On May 5, the state’s highest court, the New York Court of Appeals, ruled that the state’s general permit for small municipal separate storm sewer systems (MS4s) complies with U.S. Environmental Protection Agency regulations. Issued in 2010, New York’s State Pollutant Discharge Elimination System (SPDES) general permit, administered by the Department of Environmental Conservation (DEC), requires about 500 small MS4s serving fewer than 100,000 people to reduce stormwater pollution to the maximum extent practicable. Judges also recognized the challenges municipalities face in addressing stormwater. The decision states: “stormwater contamination results from the often unforeseen or unpredictable choices of individual residents and businesses … as well as decisions made long ago about the design of roads, parking lots and buildings; and because stormwater runoff flows into surface waters through tens of thousands of individual outfalls, each locality’s contribution to the pollution of a particular river or lake is difficult to ascertain or allocate through numeric limitations.”

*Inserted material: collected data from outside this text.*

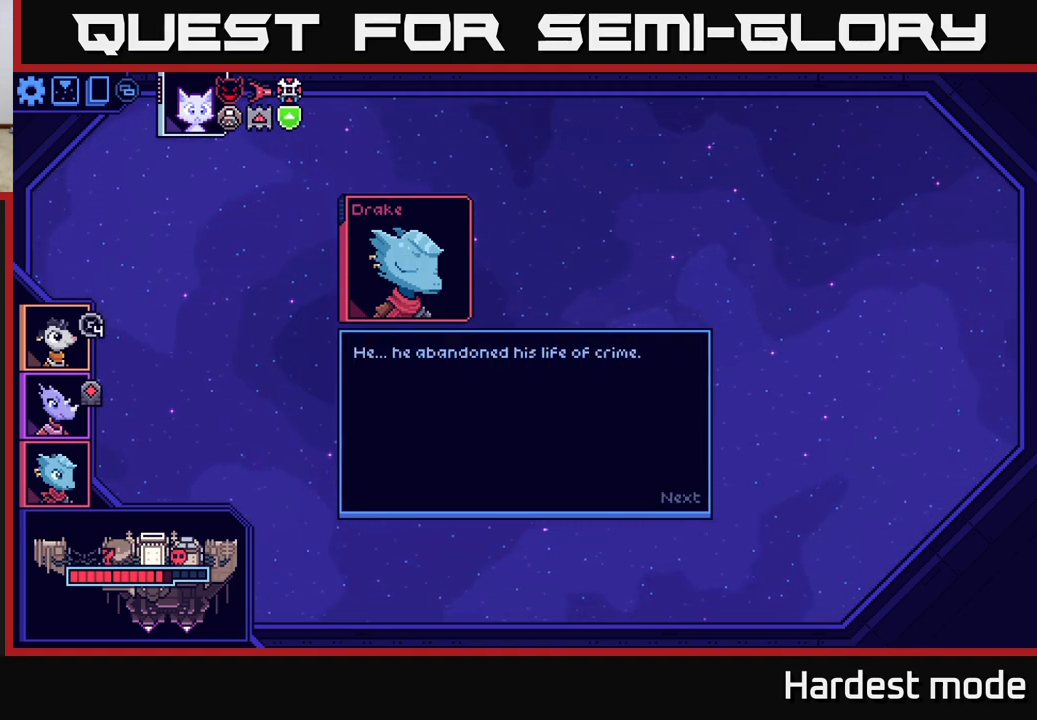
{"buttons": [], "left_stick": "center", "right_stick": "center", "events": []}
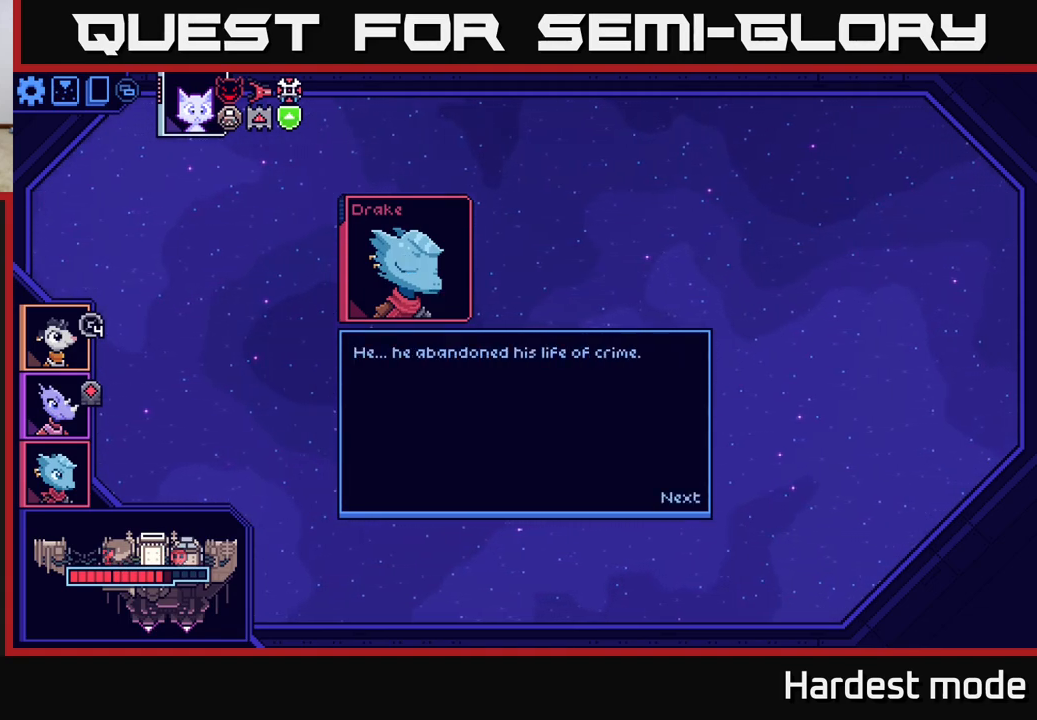
{"buttons": [], "left_stick": "center", "right_stick": "center", "events": [[83, "A", "down"], [200, "A", "up"]]}
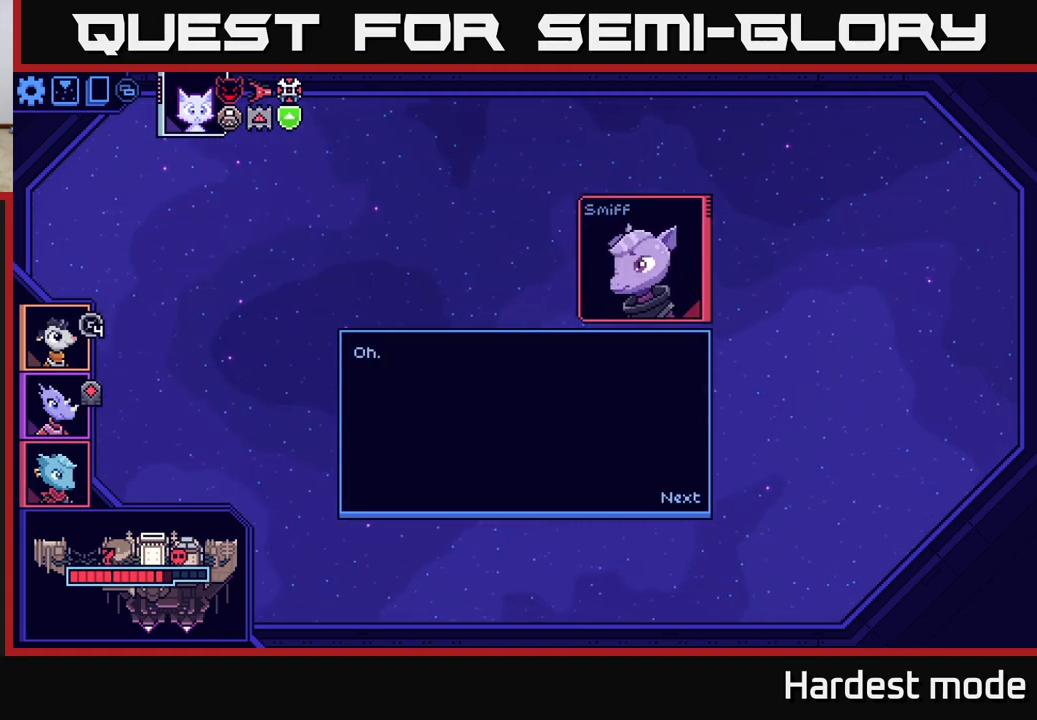
{"buttons": [], "left_stick": "center", "right_stick": "center", "events": [[233, "A", "down"], [367, "A", "up"]]}
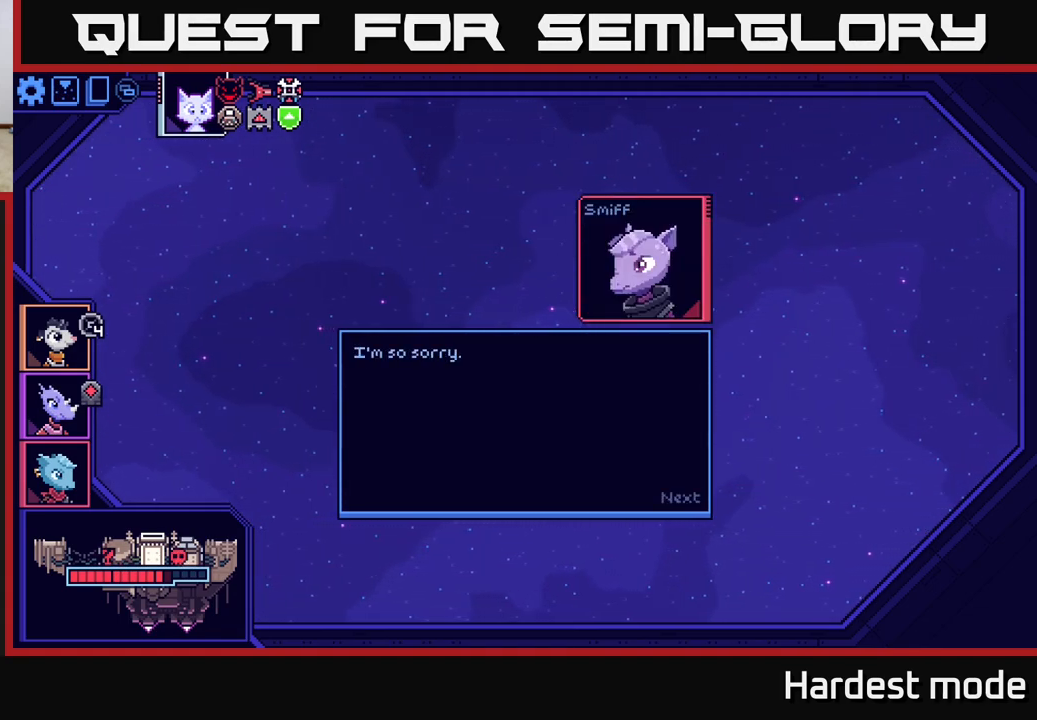
{"buttons": [], "left_stick": "center", "right_stick": "center", "events": []}
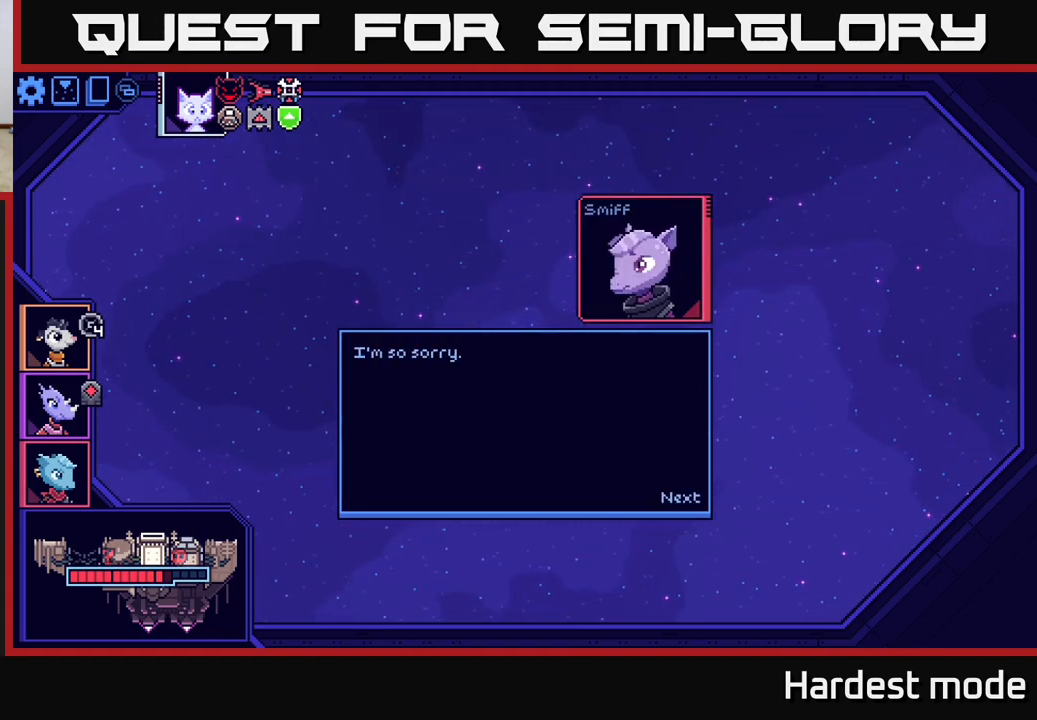
{"buttons": [], "left_stick": "center", "right_stick": "center", "events": [[17, "A", "down"], [133, "A", "up"]]}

This is relevant because the decision concurs with the current applicable standard for municipalities, which is reducing pollution in stormwater by the “maximum extent practicable” rather than imposing a numeric limit.

To obtain initial permit coverage in New York, small MS4s must submit a notice of intention (NOI) to DEC. However, the Natural Resources Defense Council (NRDC), the plaintiff in the case, claimed that participation through a NOI reviewed only for completeness and not subject to an opportunity for public input, has created an “impermissible self-regulatory system” that fails to force local governments to reduce the discharge of pollutants to the maximum extent practicable.

NRDC also plans to seek a federal court-ordered deadline for EPA to establish new federal stormwater regulations through litigation pending in the U.S. Courts of Appeals for the Ninth Circuit.